In June 2023, home prices soared to an unprecedented level, even as the housing market continues to struggle in the aftermath of the pandemic. The median price for an existing home sold last month reached $435,300, surpassing the previous record set in June 2024, according to data from the National Association of Realtors. However, it’s important to note that overall home sales have hit a nine-month low, seasonally adjusted, with a notable 2.7% decrease in sales from the previous month.
How can home prices remain so high when the market is showing signs of sluggishness? Jessica Lautz, deputy chief economist at the National Association of Realtors, describes today’s housing market as one characterized by stark contrasts between the haves and the have-nots. While many potential buyers are still sidelined, a segment of the population possesses significant financial resources. Rising wages and a booming stock market have empowered some individuals to capitalize on the current market conditions. Homeowners looking to upgrade can leverage their equity to make larger purchases, with many opting for all-cash transactions, allowing them to navigate the existing housing landscape more easily.
The upper echelon of the housing market is currently experiencing remarkable strength. Homes priced above $1 million witnessed a substantial sales surge last month, increasing by 14% compared to the previous year.
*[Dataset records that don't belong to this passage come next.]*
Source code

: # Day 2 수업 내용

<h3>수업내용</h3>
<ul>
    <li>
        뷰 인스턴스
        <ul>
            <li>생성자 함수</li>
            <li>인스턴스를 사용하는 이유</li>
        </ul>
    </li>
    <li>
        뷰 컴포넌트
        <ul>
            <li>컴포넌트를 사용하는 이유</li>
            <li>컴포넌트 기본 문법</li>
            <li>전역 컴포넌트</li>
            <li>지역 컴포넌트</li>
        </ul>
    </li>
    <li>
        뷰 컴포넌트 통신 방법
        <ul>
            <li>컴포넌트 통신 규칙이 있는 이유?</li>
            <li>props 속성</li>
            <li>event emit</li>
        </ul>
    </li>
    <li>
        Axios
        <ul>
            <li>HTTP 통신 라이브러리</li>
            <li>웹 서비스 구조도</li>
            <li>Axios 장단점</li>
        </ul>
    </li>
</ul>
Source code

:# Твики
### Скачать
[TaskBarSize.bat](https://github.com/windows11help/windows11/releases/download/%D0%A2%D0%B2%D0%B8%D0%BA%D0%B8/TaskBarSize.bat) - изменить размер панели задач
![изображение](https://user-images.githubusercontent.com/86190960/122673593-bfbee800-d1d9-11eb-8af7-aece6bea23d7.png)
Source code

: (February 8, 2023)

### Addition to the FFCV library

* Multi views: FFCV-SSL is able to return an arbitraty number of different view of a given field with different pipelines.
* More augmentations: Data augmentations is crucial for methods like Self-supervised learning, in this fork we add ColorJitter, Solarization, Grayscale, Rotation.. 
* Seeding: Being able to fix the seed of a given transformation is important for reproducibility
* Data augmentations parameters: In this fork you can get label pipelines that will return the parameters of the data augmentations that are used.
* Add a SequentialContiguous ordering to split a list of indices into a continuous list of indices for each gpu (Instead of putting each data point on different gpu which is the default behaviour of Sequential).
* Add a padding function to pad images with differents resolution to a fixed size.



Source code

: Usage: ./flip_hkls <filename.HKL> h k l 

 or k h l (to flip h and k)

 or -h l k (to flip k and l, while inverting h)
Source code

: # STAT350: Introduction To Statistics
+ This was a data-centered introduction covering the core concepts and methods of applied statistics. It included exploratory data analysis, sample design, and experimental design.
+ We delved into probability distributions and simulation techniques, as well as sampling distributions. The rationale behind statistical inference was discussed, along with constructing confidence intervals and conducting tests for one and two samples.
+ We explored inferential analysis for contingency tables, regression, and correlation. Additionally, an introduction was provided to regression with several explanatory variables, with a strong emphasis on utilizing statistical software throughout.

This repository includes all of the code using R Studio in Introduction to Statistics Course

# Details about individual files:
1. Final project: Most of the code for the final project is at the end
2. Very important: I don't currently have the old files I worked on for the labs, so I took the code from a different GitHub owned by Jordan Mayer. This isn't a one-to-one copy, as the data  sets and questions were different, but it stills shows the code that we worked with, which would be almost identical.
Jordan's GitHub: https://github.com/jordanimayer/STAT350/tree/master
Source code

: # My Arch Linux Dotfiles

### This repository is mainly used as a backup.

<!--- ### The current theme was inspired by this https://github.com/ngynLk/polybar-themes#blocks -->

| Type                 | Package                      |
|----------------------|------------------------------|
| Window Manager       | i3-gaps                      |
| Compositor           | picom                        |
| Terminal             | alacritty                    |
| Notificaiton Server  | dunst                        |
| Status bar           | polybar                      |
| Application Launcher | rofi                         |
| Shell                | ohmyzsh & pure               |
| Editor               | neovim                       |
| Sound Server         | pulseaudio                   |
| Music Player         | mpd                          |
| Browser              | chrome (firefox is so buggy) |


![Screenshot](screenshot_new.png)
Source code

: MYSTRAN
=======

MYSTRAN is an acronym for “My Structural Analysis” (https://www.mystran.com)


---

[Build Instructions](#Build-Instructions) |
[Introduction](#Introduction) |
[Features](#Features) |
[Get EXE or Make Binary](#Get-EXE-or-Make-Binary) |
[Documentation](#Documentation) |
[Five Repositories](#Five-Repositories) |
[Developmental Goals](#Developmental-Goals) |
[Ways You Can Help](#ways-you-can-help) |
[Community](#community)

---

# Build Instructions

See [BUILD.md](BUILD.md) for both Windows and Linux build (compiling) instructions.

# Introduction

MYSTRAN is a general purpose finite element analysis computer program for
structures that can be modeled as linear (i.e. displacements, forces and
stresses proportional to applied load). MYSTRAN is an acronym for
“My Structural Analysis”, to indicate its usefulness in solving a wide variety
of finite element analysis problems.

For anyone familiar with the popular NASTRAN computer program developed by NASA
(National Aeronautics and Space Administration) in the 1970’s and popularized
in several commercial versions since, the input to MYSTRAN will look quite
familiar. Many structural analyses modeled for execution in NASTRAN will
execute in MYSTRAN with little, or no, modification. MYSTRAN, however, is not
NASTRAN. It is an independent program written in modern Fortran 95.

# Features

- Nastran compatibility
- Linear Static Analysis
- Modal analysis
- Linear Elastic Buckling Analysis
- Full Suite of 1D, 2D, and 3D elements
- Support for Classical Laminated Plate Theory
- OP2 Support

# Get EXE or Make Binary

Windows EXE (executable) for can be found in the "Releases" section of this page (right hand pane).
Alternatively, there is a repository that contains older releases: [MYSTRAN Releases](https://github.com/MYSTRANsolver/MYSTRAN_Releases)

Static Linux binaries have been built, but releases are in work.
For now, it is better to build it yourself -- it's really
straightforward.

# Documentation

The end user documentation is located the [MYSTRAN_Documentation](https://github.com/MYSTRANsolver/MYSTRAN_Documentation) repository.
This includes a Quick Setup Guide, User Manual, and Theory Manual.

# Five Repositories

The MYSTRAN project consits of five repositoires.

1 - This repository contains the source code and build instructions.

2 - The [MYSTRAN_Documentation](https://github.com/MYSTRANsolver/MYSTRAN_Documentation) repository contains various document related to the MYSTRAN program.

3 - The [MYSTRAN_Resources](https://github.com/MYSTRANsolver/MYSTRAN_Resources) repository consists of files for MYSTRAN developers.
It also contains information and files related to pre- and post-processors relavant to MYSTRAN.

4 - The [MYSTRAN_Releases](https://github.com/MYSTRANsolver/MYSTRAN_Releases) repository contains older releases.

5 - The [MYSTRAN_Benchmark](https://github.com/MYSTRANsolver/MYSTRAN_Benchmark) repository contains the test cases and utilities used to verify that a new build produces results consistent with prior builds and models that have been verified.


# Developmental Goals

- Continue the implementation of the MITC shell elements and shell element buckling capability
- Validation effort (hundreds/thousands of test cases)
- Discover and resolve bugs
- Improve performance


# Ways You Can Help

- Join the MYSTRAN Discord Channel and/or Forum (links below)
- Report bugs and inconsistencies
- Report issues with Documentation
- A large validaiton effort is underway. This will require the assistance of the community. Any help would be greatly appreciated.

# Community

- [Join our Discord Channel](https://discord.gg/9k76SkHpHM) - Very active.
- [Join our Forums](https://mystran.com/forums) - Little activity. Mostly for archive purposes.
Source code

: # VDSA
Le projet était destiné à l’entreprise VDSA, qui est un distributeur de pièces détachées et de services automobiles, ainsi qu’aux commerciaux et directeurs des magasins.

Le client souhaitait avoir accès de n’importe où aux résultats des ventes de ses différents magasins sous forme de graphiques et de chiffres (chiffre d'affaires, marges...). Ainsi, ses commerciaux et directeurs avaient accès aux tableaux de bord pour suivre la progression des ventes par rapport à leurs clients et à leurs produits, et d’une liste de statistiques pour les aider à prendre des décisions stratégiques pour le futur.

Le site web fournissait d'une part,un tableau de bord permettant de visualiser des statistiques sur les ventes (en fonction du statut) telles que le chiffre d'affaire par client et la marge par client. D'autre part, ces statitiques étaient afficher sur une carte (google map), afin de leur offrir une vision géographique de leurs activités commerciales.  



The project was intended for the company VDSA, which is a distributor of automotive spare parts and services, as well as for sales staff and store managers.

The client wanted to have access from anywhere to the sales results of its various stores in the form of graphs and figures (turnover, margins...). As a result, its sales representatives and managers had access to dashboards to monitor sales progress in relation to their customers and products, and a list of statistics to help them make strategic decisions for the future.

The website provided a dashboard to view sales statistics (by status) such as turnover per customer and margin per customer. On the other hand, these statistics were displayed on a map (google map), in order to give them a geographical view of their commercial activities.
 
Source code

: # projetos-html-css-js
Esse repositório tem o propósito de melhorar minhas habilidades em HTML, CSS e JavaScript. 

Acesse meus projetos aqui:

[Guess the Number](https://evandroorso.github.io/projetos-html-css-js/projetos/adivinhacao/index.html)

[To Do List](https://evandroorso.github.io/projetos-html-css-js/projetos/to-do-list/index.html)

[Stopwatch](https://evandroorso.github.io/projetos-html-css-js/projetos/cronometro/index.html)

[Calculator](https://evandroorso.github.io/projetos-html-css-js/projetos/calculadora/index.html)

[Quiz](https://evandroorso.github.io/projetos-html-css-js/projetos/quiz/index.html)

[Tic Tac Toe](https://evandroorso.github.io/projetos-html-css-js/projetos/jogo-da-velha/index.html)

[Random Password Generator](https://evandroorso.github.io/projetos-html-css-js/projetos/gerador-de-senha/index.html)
As property values climb, a growing number of homes now fall into this high-value category. An analysis conducted by the real estate brokerage Redfin revealed that 8.5% of homes in the U.S. are valued at $1 million or more. This trend is indicative of the demographic purchasing these homes, with all-cash buyers accounting for 29% of transactions last month.
However, for first-time homebuyers and those from middle-income brackets, the market can be particularly challenging. Although the growth rate of home prices has slowed, the current median price is now 48% higher than it was just five years ago. Many first-time buyers are making sacrifices, either by paying significant sums after years of saving or seeking assistance from family. In June, first-time buyers constituted 30% of transactions, yet many more wish to enter the market but find it unaffordable.
Even though there are more homes available for sale now compared to a year ago, the inventory remains lower than pre-pandemic levels. Elevated mortgage rates, currently averaging 6.74%, are further discouraging potential buyers. For individuals trying to purchase their first home, these high rates, combined with soaring prices, complicate their ability to afford monthly payments. Each percentage point increase in interest can translate into hundreds of dollars added to a buyer's monthly mortgage payment, effectively pricing many out of the market.
Lautz also points out that high mortgage rates are discouraging existing homeowners from selling. The lock-in effect is prevalent, as homeowners with lower-interest-rate mortgages are reluctant to sell unless they have substantial housing equity. Ironically, if mortgage rates were to decrease, it could trigger increased demand and potentially drive home prices even higher. This scenario would create additional challenges for first-time homebuyers attempting to enter a competitive market.
It’s essential to recognize that home price trends are not uniform across the country. Redfin employs a different methodology than the National Association of Realtors to analyze home prices, focusing on recent sales compared to previous transactions. Their findings indicate that prices have declined in 30 out of 50 metropolitan areas, with the most significant drops observed in Washington, D.C., Austin, Texas, and San Diego. According to Marshall Park, Redfin's senior market manager for the D.C. metro area, federal job cuts are among the factors contributing to the decline, alongside increased price sensitivity among buyers.
Interestingly, new home sales showed a slight increase compared to May, although they fell nearly 7% compared to the previous year. Analysts from Wells Fargo attribute these figures to weak buyer demand stemming from challenging affordability conditions and economic uncertainty. Traditionally, new homes were priced higher than existing ones, but this is no longer a certainty. The median sales price for a new single-family home sold last month was $401,800, which is nearly $40,000 less than the median price for existing single-family homes.
Several factors contribute to this shift. Homebuilders are focusing on constructing smaller homes to meet the demand for starter homes, while existing homes often have advantages in terms of location. Additionally, homebuilders are now in a position to offer price reductions to attract buyers, with 38% of builders reporting price cuts in July—the highest percentage since tracking began in 2022. However, the same high interest rates that are keeping mortgage rates elevated are also increasing the cost of new home construction. In June, single-family home starts fell to an 11-month low, and permits for new construction dropped to a two-year low. This decline in supply could have lasting implications for housing prices in the future.